While the company has expressed a willingness to engage with its critics, it hasn’t taken much action to shift its course—probably why climate activists in Belgium, France, Germany, and the U.K. defaced hundreds of Toyota billboards this month in time for the Brussels Motor Show. If Toyota’s brain trust would rather not listen to the rabble, they could instead listen to the shareholders and investments funds that are questioning its lobbying practices and insisting on the need to speed up EV production. Or even to its international rivals, who aren’t afraid to call it out.
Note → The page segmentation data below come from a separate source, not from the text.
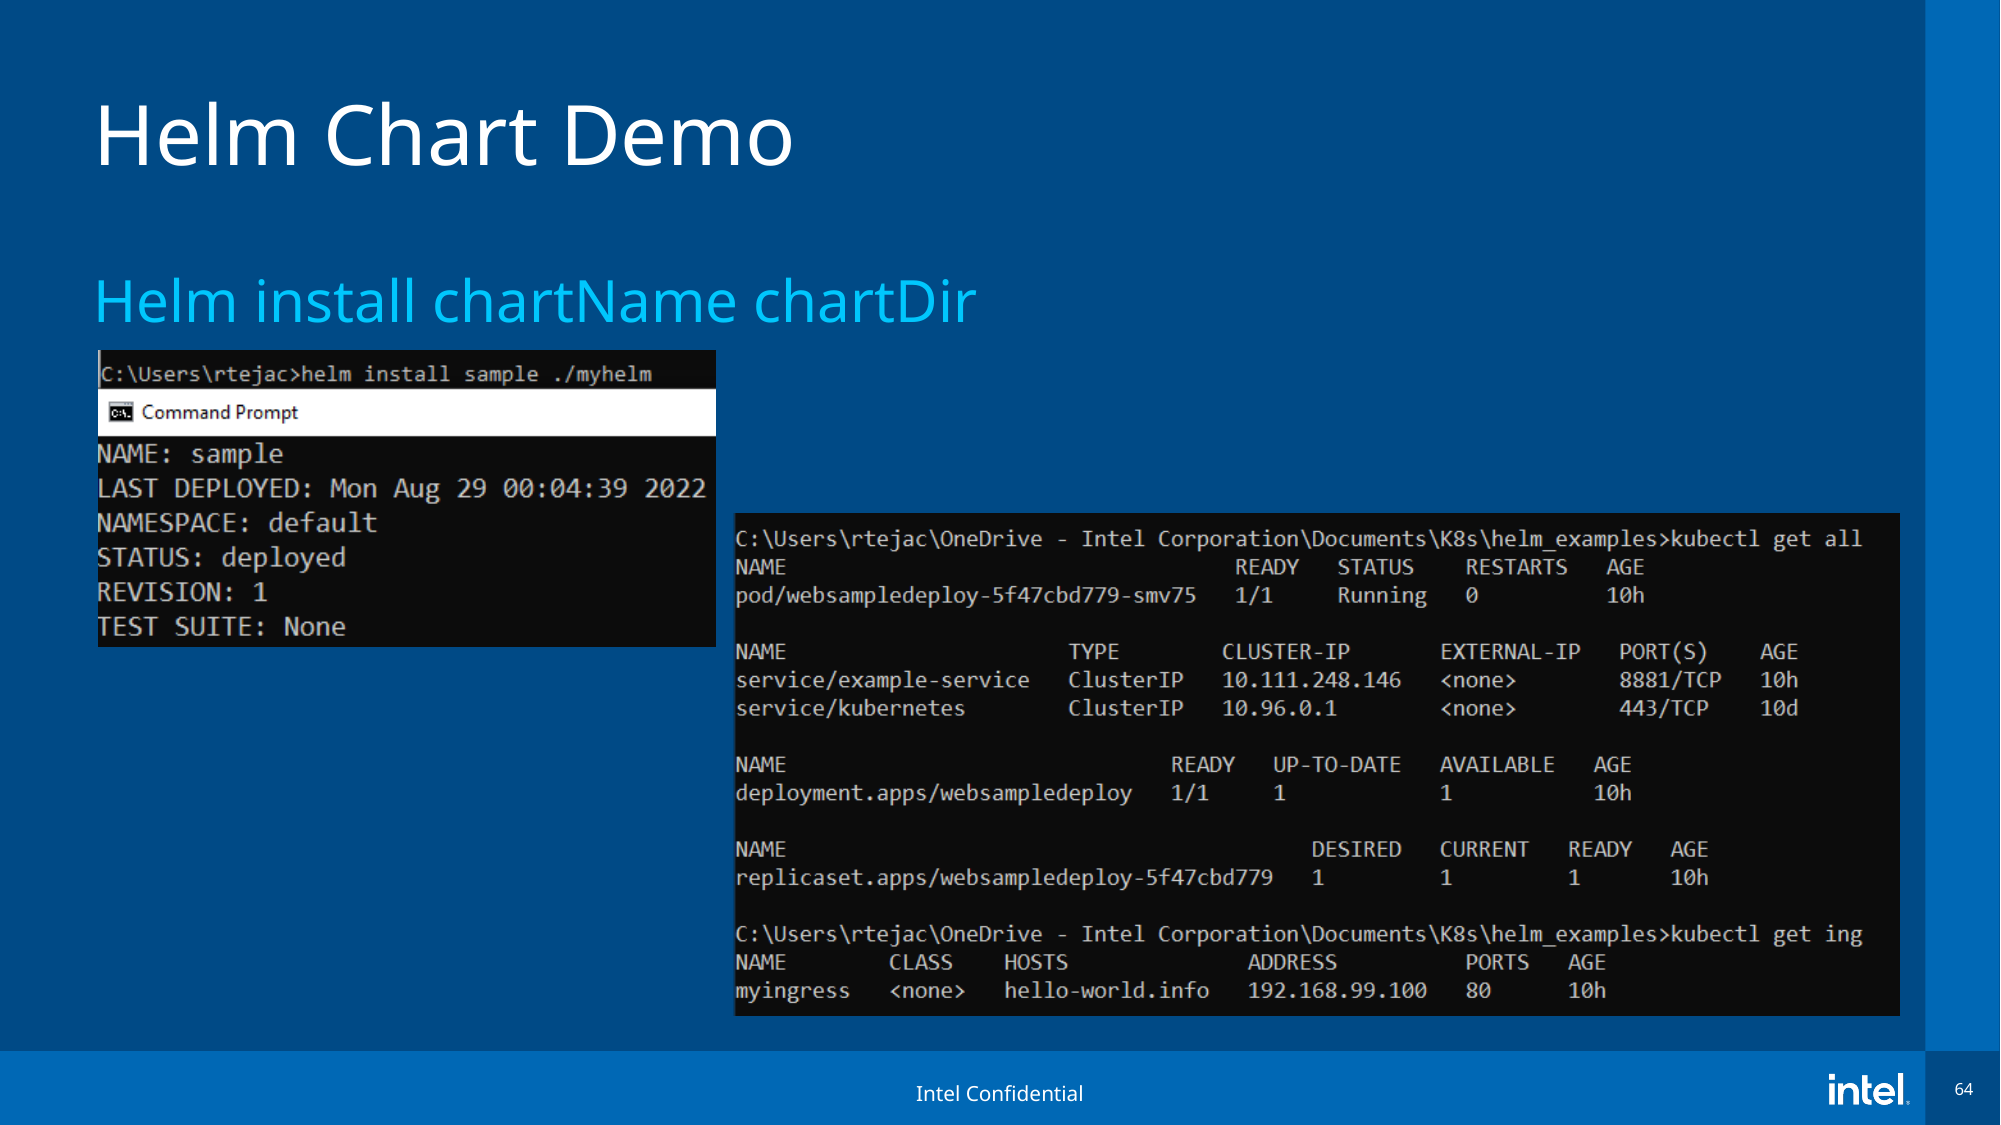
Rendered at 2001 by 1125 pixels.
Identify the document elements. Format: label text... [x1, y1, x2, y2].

list Helm install chartName chartDir [93, 264, 1903, 337]
picture [1829, 1073, 1910, 1105]
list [97, 350, 716, 647]
picture [733, 513, 1901, 1016]
title Helm Chart Demo [93, 93, 1901, 251]
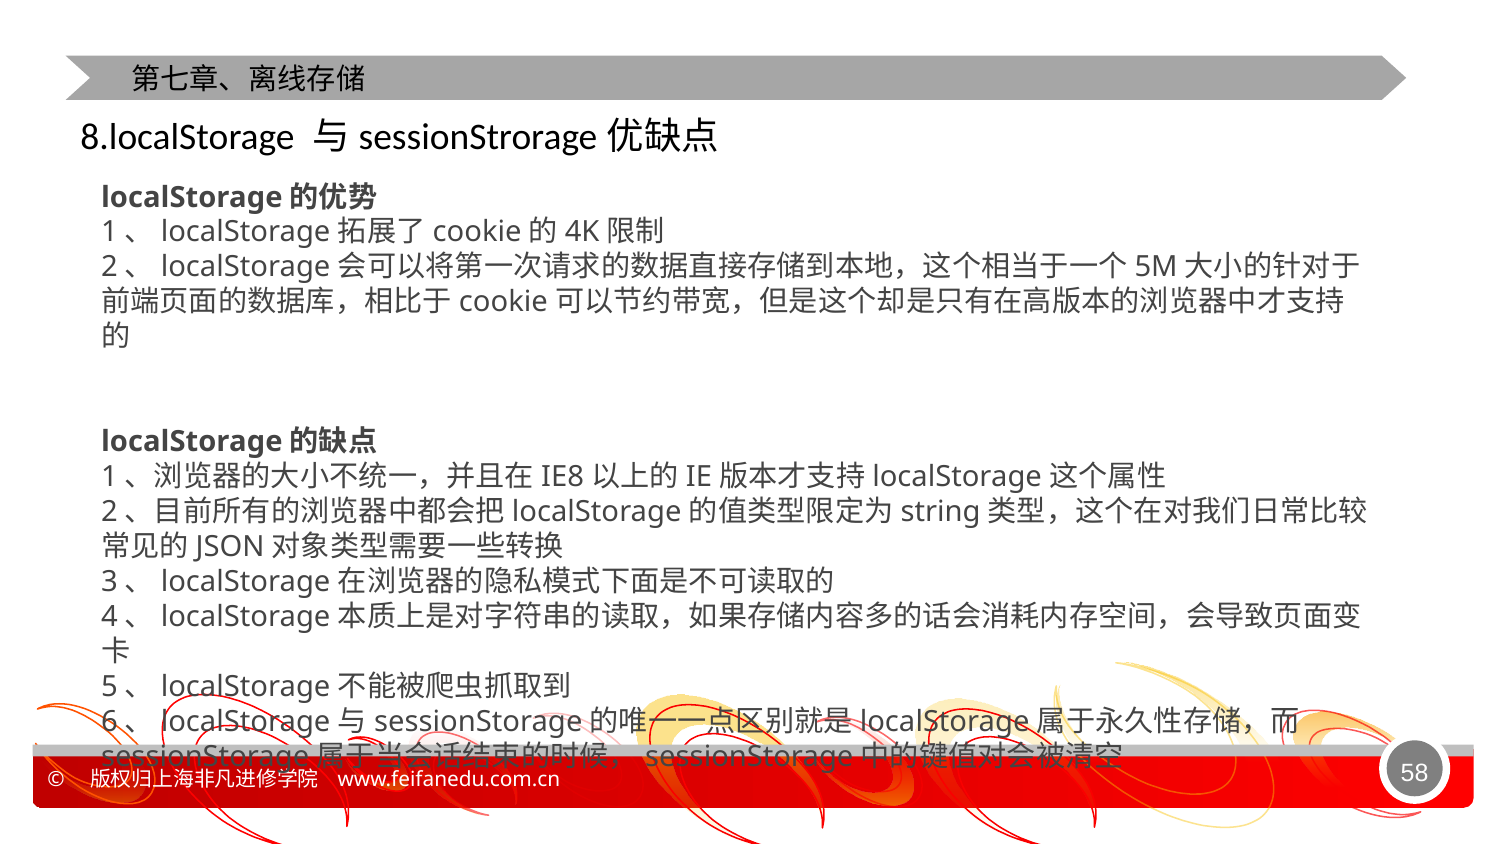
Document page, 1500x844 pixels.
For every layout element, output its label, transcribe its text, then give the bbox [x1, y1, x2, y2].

text_box [65, 55, 116, 100]
text_box 8.localStorage 与sessionStrorage优缺点 [65, 104, 810, 165]
text_box [380, 55, 1407, 100]
text_box 第七章、离线存储 [116, 52, 380, 103]
text_box localStorage的优势 1、localStorage拓展了cookie的4K限制 2、localStorage会可以将第一次请求的数据直接存储到本地，这个相当于一个5M大小的针对于前端页面的数据库，相比于cookie可以节约带宽，但是这个却是只有在高版本的浏览器中才支持的 localStorage的缺点 1、浏览器的大小不统一，并且在IE8以上的IE版本才支持localStorage这个属性 2、目前所有的浏览器中都会把localStorage的值类型限定为string类型，这个在对我们日常比较常见的JSON对象类型需要一些转换 3、localStorage在浏览器的隐私模式下面是不可读取的 4、localStorage本质上是对字符串的读取，如果存储内容多的话会消耗内存空间，会导致页面变卡 5、localStorage不能被爬虫抓取到 6、localStorage与sessionStorage的唯一一点区别就是localStorage属于永久性存储，而sessionStorage属于当会话结束的时候，sessionStorage中的键值对会被清空 [86, 170, 1386, 780]
slide_number 58 [1379, 748, 1451, 800]
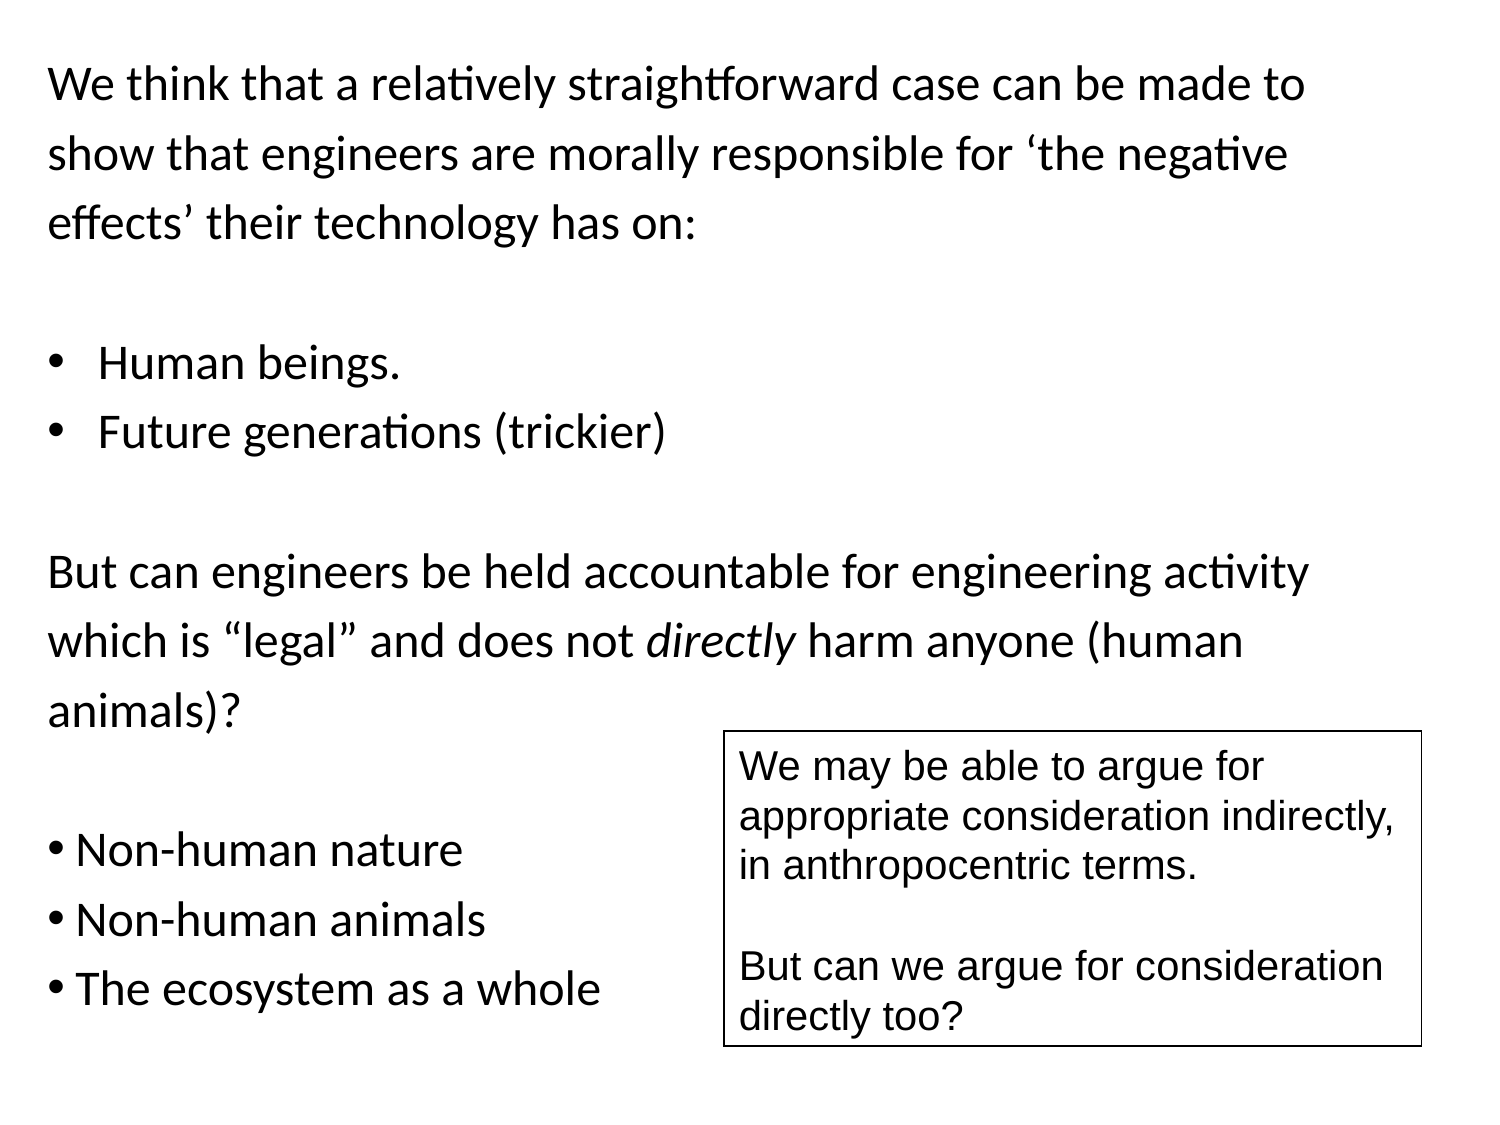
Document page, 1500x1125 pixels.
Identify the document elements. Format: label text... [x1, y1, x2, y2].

list We think that a relatively straightforward case can be made to show that engineers are morally responsible for ‘the negative effects’ their technology has on: Human beings. Future generations (trickier) But can engineers be held accountable for engineering activity which is “legal” and does not directly harm anyone (human animals)? Non-human nature Non-human animals The ecosystem as a whole [32, 50, 1438, 1063]
text_box We may be able to argue for appropriate consideration indirectly, in anthropocentric terms. But can we argue for consideration directly too? [723, 730, 1422, 1046]
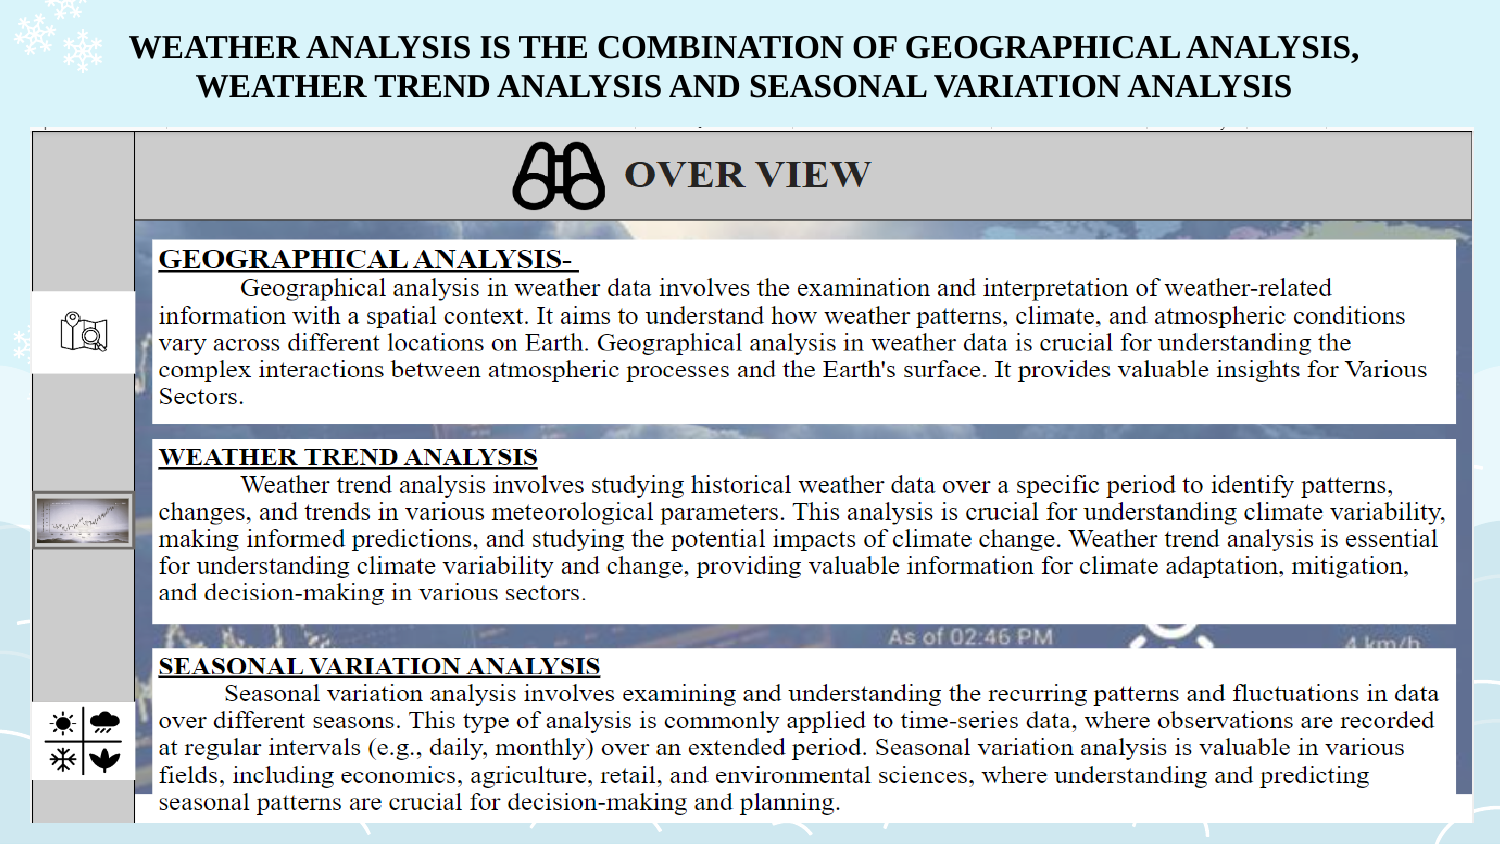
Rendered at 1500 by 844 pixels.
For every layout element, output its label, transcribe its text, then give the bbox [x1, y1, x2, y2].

picture [30, 127, 1474, 823]
text_box WEATHER ANALYSIS IS THE COMBINATION OF GEOGRAPHICAL ANALYSIS, WEATHER TREND ANALYSIS AND SEASONAL VARIATION ANALYSIS [65, 17, 1424, 112]
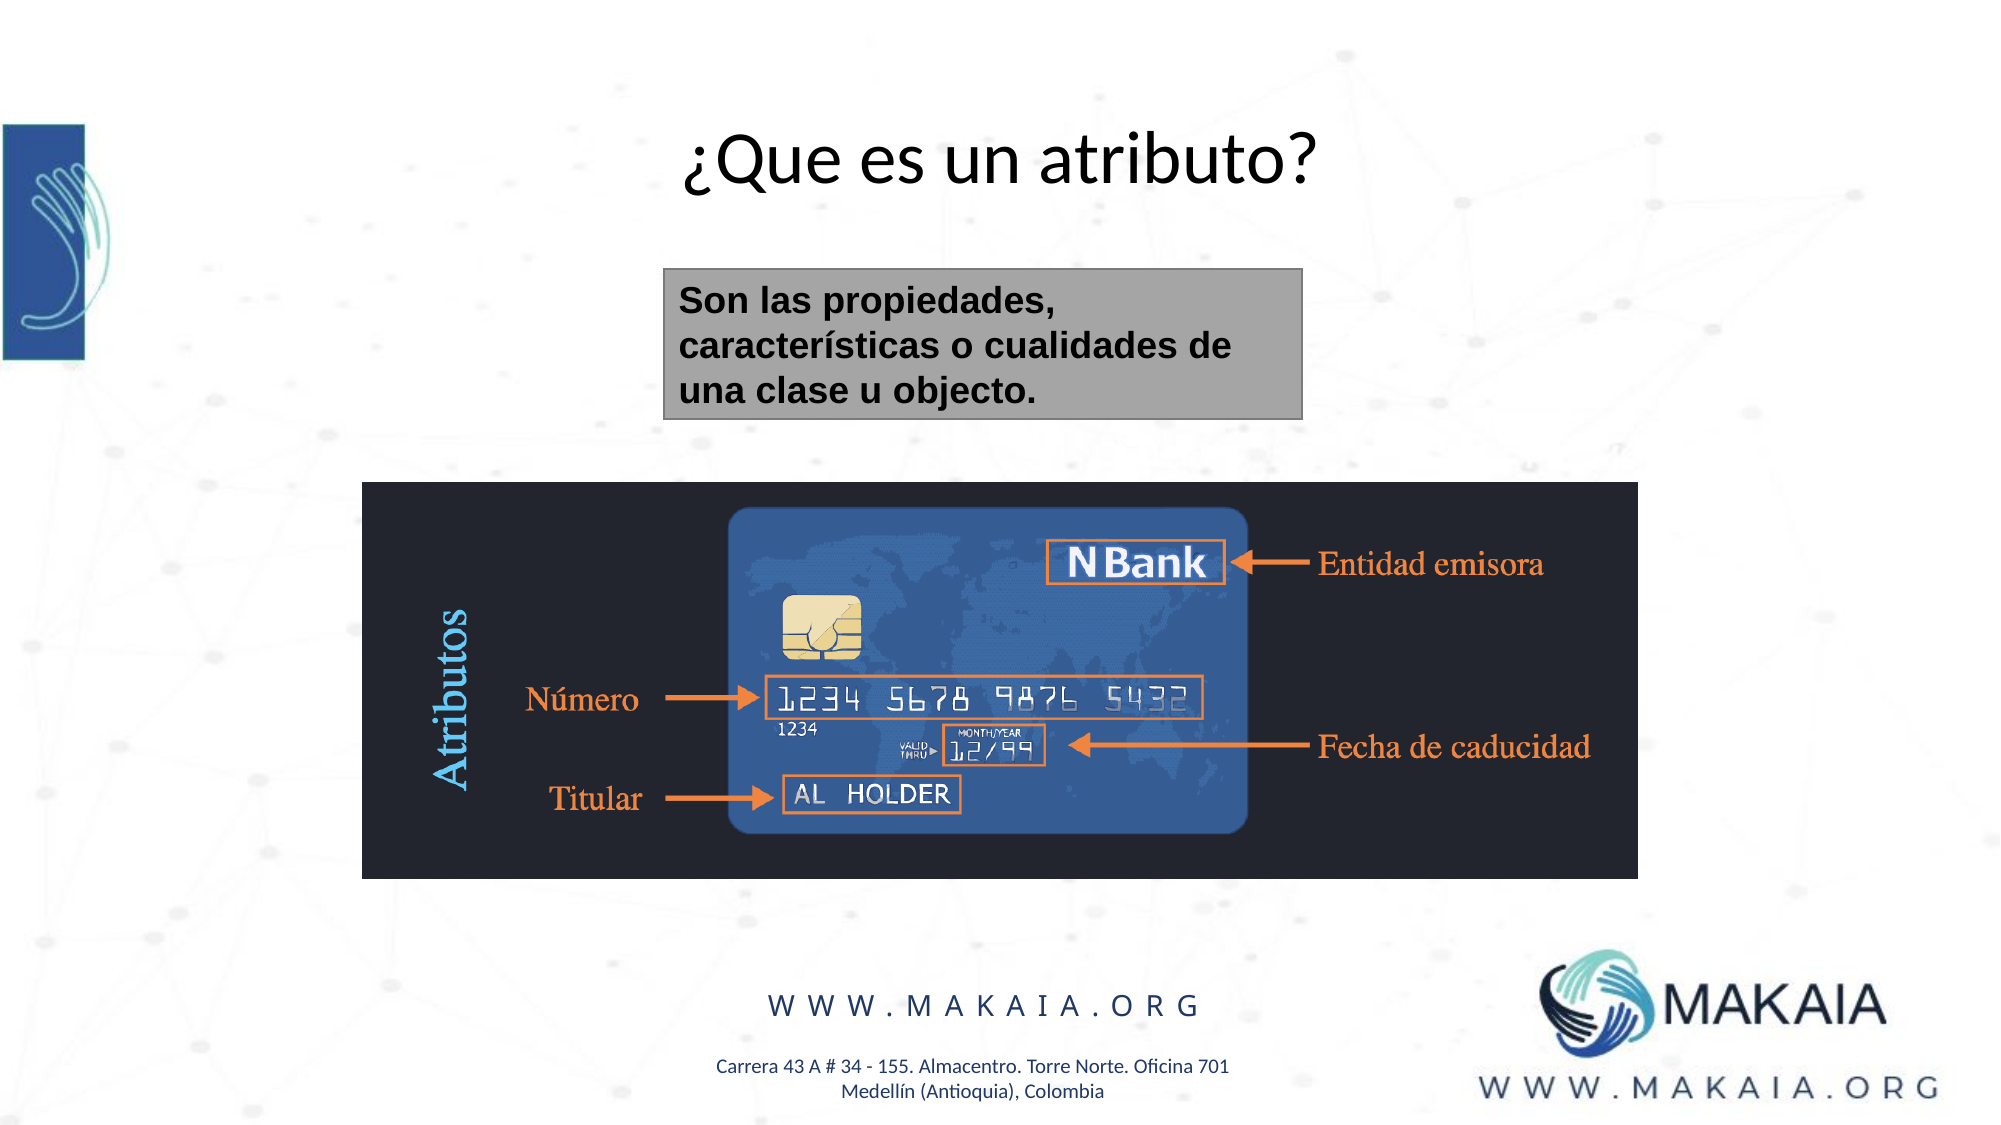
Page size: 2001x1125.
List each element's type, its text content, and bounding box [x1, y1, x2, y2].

text_box WWW.MAKAIA.ORG [489, 979, 1477, 1030]
text_box ¿Que es un atributo? [543, 100, 1459, 206]
text_box Son las propiedades, características o cualidades de una clase u objecto. [663, 268, 1303, 420]
picture [0, 0, 2001, 1125]
text_box Carrera 43 A # 34 - 155. Almacentro. Torre Norte. Oficina 701 Medellín (Antioquia), Colombia [425, 1045, 1521, 1110]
Maybe Toyota is finally changing its tack, though. Even as the company has firmed its up all-of-the-above stance on manufacturing, it’s taken various measures to help boost the tech needed for clean cars: buying old hybrid/EV batteries for recycling, installing battery-powered electrical generators for Japanese businesses, partnering with other companies for EV construction, investing billions in battery-manufacturing plants, hiring for EV-specific engineering positions, offering charging-related services to customers, converting older gas vehicles to electrified transport by replacing specific parts. Granted, all this could be cover for Toyota’s continued EV reluctance—just another form of greenwashing.
In 2007, Harvard Business Review dubbed Toyota “the best carmaker on the planet” and “the world’s greatest manufacturer,” thanks in no small part to its successful innovations in hybrid cars and purported environmental consciousness. About 15 years later, Toyota’s business is less flush than it used to be, even as it continues to hold the No. 2 spot among automaker sales. But the expectations for clean vehicles have shifted, and overall auto trends point to a future of battery primacy. Toyota’s lateness to the EV game may end up being a speed bump for the company. But if the company doesn’t get more excited about electric vehicles, there’s little reason to think its customers ever will, either.